Magda Przedmojska delights in sharing her city with the rest of the world—that’s why she’s a regular contributor to Spotted By Locals Warsaw. Though this avid traveler has lived elsewhere—from Aberdeen to Berlin—the Polish capital has her heart. “Warsaw is still the place to be because of my friends and family—the most important people in my life,” she says. Here are some of the reasons Magda describes her hometown as “quite a nice melting point to visit.”

Warsaw Is My City

When someone comes to visit me, the first place I take them to is the Museum of the History of Polish Jews to enable a deeper understanding of the city.

Summer or autumn is the best time to visit my city because that’s when most of our festivals take place—Warszawa Singera, International Mime Art Festival, and Skrzyżowanie Kultur music festival, among others.

You can see my city best from the Pałac Kultury i Nauki (Palace of Culture and Learning).

Locals know to skip the Royal Castle and check out Królikarnia, a museum dedicated to the works of Polish sculptor Xawery Dunikowski, or the National Museum instead.

The Bęc Zmiana Foundation and the shop in the National Museum are the best places to buy authentic, local souvenirs.

In the past, notable people like physicist Marie Curie, composer Frédéric Chopin, and director Krzysztof Kieślowski have called my city home.

If there’s one thing you should know about getting around my city, it’s to call on Taxi Grosik if you’re looking for a cab. Some other taxi companies may try to rip you off.

The best place to spend time outdoors in my city is Skaryszewski Park, where you can canoe, go jogging, or simply take a walk.

My city really knows how to celebrate the anniversary of the Warsaw Uprising, a two-month effort by the Polish resistance army to free Warsaw from Nazi control during World War II. The whole city stops for a moment at 5 p.m. on August 1, the day the uprising began, to observe the many commemorations taking place.

For a fancy night out, I go to one of the clubs in the Praga Północ district, such as Skład Butelek or Hydrozagadka.

Just outside my city, you can visit the village of Otwock Wielki or see some splendid nature in Falenty.

People from my city are known for being grumpy but it’s really quite friendly.

The best outdoor market in my city is Targ Śniadaniowy.

Śniadaniownia is my favorite place to grab breakfast, and Bazar or Aïoli are the spots for late-night eats.

To find out what’s going on at night and on the weekends, read the Warsaw Insider.

When I’m feeling cash-strapped, I go to one of Warsaw’s milk bars—Bar Bambino, Prasowy, or Bar Mleczny Familijny.

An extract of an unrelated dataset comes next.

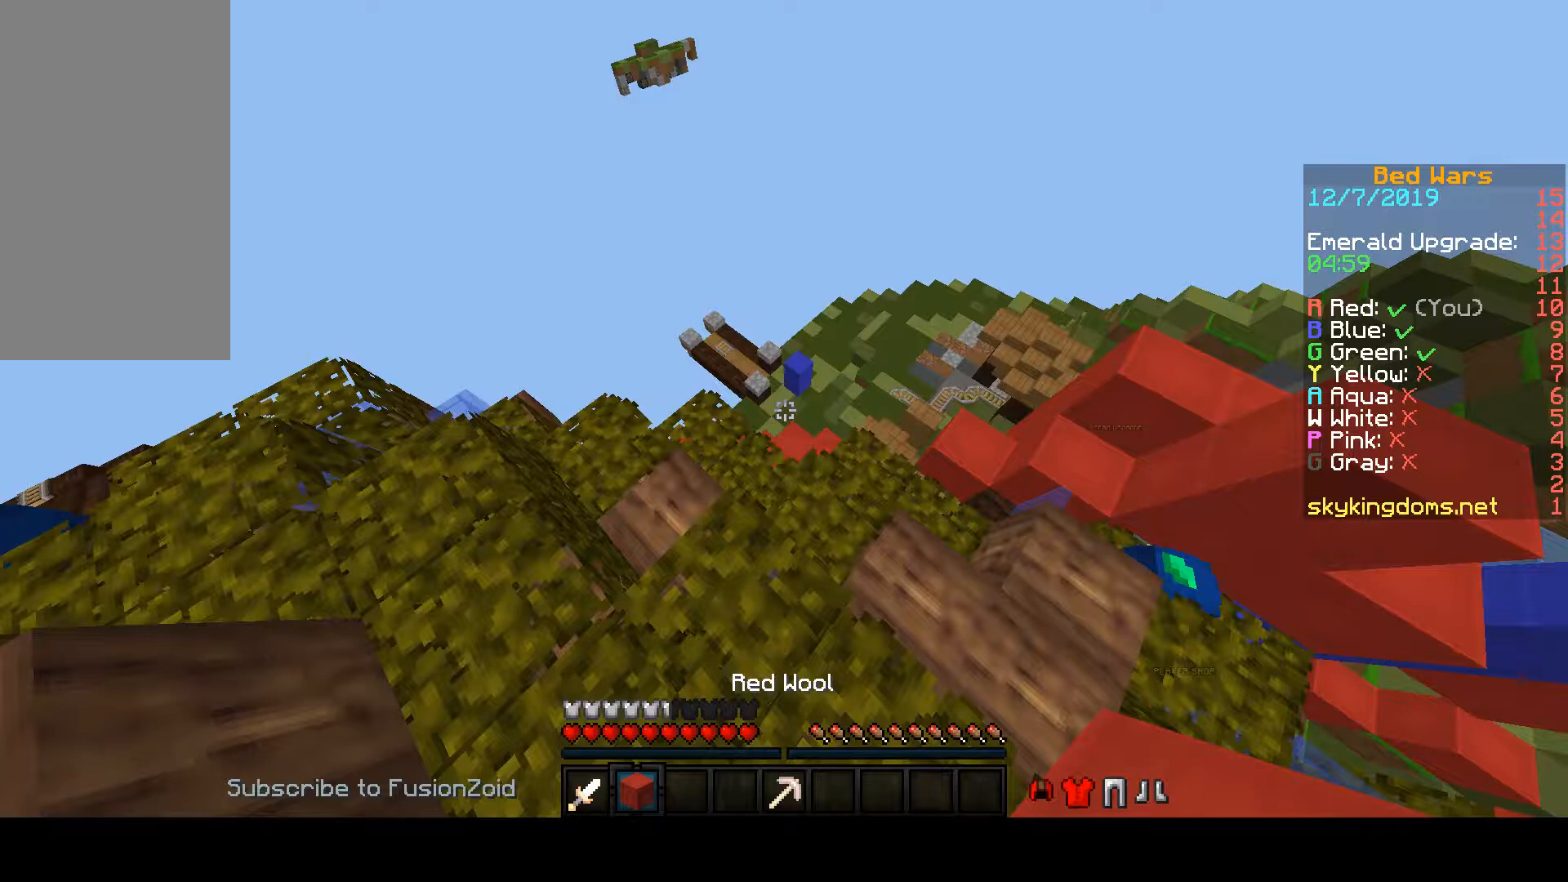
{"keys": ["w"], "mouse": [], "events": []}
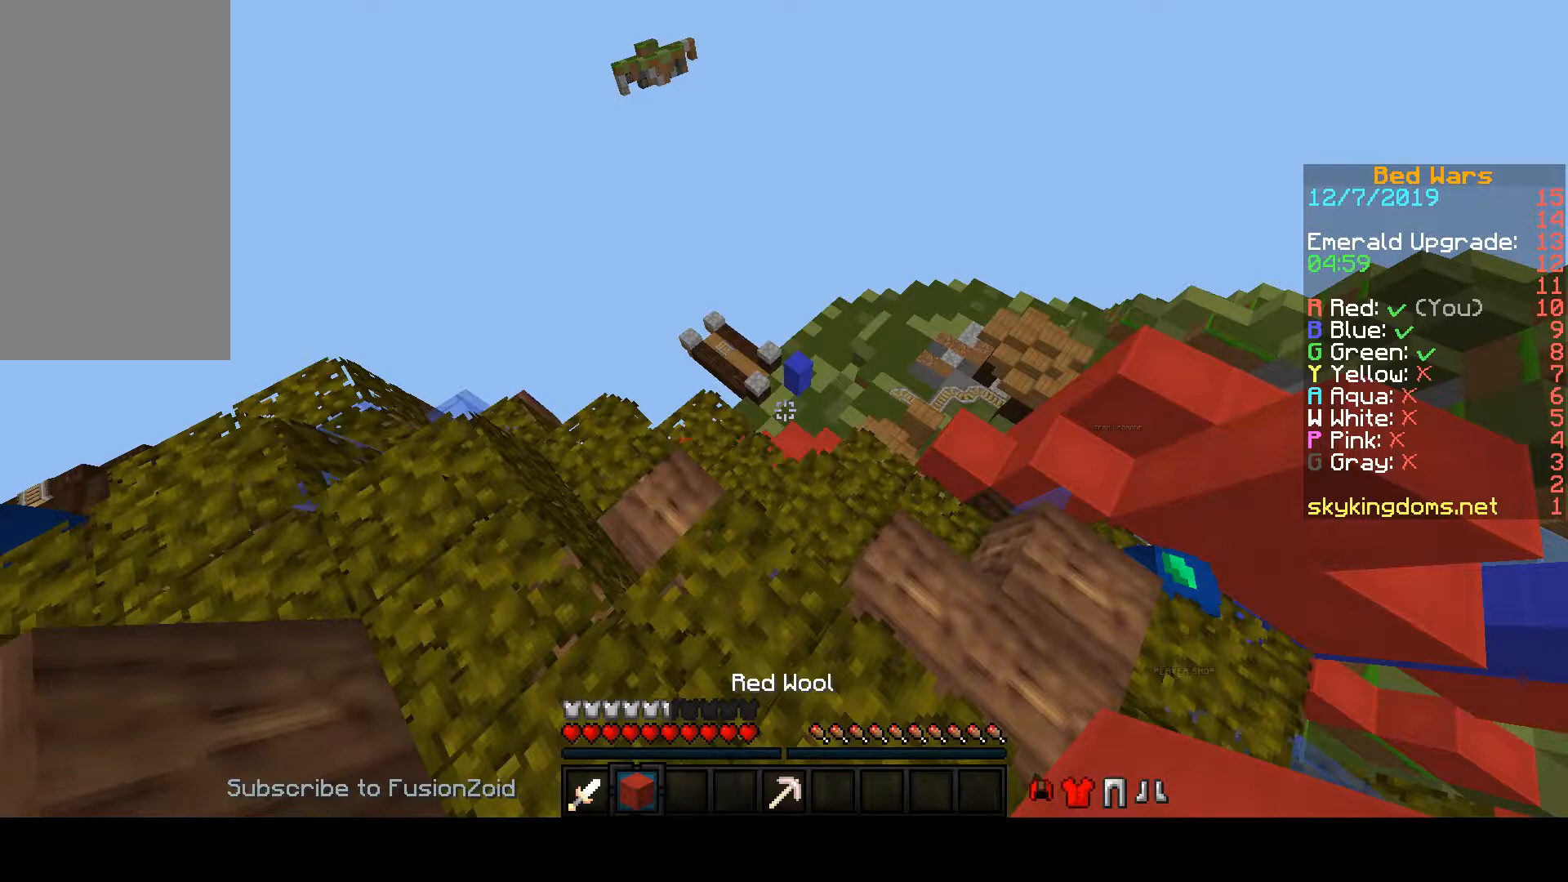
{"keys": [], "mouse": [], "events": [[200, "w", "up"]]}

To escape the crowds, I go to the Jewish Cemetery or the Tartar Cemetery.

The dish that represents my city best is pierogi (dumplings) and vodka is my city’s signature drink. Sample them at Zapiecek and Czystaojczysta respectively.

Kongresowa and Fabryka Trzciny are the best places to see live music.

In the spring you should check out Kampinos National Park—one of the biggest nature reserves in the Warsaw area.

In the summer you should go to one of many clubs and bars on the Vistula River.

In the fall you should go ice skating at Tor Stegny.

In the winter you should go skiing in Górka Szczęśliwicka.

If you have kids (or are a kid at heart), you won’t want to miss Pompon, a café and creative enclave in the Wola district.

The best book about my city is Warszawa Kobiet (Women of Warsaw) by Sylwia Chutnik because it shows you women’s history within our city. And believe me, there is a lot!

When I think about my city, the song that comes to mind isSen o Warszawie” (“A Dream about Warsaw”), by Polish jazz singer Czesław Niemen. The song is about love and missing the city when you’re not there.

In 140 characters or less, the world should heart my city because it’s modern and sexy. Since Poland became democratic in 1989, Warsaw has been growing, becoming more aware and European.